▶ _EXERCISE REQUIREMENTS_
The answer must consist of every line in the data that contains "коммунальных".

(Document layout detection data)
.....

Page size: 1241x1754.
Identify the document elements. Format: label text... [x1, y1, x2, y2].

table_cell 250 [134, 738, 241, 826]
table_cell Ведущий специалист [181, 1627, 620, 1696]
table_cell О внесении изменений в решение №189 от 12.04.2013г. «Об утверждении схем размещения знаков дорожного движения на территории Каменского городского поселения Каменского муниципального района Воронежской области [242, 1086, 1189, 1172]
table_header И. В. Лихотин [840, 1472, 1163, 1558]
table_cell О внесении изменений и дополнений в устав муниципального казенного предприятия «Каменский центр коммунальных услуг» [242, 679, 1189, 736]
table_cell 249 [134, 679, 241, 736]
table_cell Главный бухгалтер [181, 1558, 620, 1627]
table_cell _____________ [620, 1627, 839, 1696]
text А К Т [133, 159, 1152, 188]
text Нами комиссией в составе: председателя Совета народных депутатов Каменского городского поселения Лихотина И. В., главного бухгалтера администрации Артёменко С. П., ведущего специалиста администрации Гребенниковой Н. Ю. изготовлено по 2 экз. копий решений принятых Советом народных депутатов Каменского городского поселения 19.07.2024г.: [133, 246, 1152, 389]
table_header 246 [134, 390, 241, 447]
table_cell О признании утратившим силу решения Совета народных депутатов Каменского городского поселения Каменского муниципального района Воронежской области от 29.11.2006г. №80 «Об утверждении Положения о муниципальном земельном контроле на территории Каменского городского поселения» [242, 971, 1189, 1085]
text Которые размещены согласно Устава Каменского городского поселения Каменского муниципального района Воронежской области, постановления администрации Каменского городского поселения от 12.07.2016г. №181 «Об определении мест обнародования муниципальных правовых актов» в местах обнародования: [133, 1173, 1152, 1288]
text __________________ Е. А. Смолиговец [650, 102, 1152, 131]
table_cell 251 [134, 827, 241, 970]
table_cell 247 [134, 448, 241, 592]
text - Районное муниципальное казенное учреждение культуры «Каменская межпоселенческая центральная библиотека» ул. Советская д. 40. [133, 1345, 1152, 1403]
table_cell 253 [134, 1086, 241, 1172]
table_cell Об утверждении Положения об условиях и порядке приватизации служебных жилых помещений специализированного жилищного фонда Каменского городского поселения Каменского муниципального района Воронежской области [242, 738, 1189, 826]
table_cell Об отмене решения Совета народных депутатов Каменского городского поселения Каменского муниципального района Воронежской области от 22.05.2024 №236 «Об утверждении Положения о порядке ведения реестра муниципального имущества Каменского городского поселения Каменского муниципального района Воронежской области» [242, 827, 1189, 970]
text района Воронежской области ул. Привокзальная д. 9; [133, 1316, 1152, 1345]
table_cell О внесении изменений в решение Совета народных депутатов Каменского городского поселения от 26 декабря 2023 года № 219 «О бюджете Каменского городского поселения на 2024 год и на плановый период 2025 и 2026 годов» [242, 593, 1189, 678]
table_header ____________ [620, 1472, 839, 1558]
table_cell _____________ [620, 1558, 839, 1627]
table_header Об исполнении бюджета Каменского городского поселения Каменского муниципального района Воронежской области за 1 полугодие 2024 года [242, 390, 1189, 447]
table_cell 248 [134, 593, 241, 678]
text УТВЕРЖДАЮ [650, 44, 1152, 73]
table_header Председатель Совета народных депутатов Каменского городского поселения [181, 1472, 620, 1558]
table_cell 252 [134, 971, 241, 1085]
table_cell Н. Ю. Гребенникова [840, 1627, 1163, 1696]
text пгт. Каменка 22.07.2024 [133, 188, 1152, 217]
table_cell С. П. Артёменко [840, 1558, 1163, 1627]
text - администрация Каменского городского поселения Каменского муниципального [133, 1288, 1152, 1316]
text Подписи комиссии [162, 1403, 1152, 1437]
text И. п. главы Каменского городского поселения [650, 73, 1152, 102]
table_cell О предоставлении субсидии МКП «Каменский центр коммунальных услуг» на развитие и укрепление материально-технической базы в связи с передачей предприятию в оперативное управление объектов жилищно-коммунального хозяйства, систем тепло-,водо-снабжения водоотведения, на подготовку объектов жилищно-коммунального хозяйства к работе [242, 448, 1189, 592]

.....

▶ _ANSWER TO THIS EXERCISE_
table_cell О внесении изменений и дополнений в устав муниципального казенного предприятия «Каменский центр коммунальных услуг» [242, 679, 1189, 736]
table_cell О предоставлении субсидии МКП «Каменский центр коммунальных услуг» на развитие и укрепление материально-технической базы в связи с передачей предприятию в оперативное управление объектов жилищно-коммунального хозяйства, систем тепло-,водо-снабжения водоотведения, на подготовку объектов жилищно-коммунального хозяйства к работе [242, 448, 1189, 592]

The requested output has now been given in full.